WORK TO BE COMPLETED
Find the line containing "Neville promo" in the material below; copy that line and all following lines exactly.

DATA FOR ANALYSIS
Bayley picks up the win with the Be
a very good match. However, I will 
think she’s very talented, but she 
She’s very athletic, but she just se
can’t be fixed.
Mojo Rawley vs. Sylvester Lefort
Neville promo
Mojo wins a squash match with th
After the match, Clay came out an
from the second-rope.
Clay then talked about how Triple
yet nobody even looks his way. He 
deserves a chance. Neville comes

EXERCISE RESPONSE
Neville promo
Mojo wins a squash match with th
After the match, Clay came out an
from the second-rope.
Clay then talked about how Triple
yet nobody even looks his way. He 
deserves a chance. Neville comes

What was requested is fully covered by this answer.